Transcribed page contents
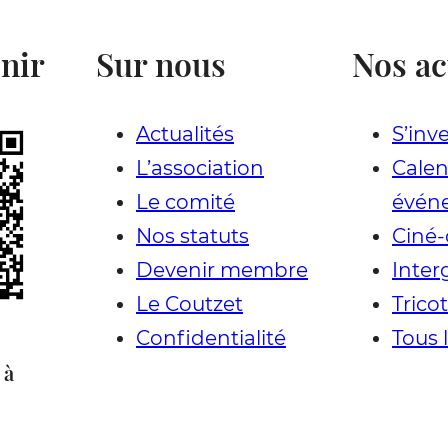
nir
Sur nous
Nos ac
Actualités
S’inve
L’association
Calen
Le comité
évén
Nos statuts
Ciné-
Devenir membre
Inter
Le Coutzet
Trico
Confidentialité
Tous 
 à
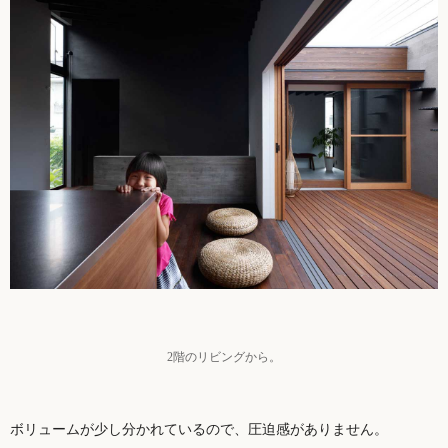
2階のリビングから。
ボリュームが少し分かれているので、圧迫感がありません。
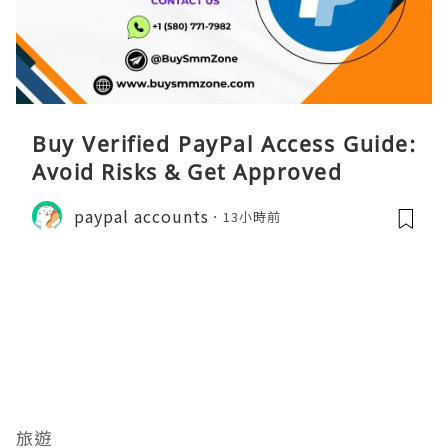
Buy Verified PayPal Access Guide:
Avoid Risks & Get Approved
paypal accounts
13小時前
旅遊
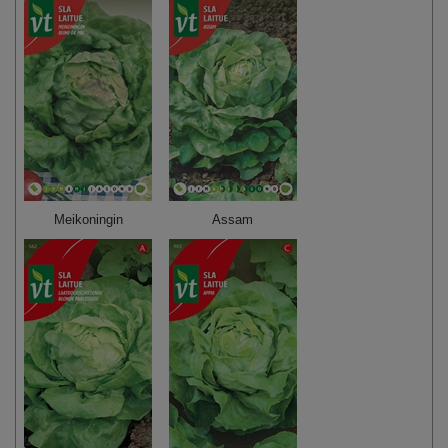
Meikoningin
Assam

## EXERCISE DETAILS:
In the copy, include exactly the lines from the one with "Devenir membre" through the final line of the entries above, both ends counted, and no pictures.

## ANSWER SECTION:
Devenir membre
Inter
Le Coutzet
Trico
Confidentialité
Tous 
 à
2階のリビングから。
ボリュームが少し分かれているので、圧迫感がありません。
Buy Verified PayPal Access Guide:
Avoid Risks & Get Approved
paypal accounts
13小時前
旅遊
Meikoningin
Assam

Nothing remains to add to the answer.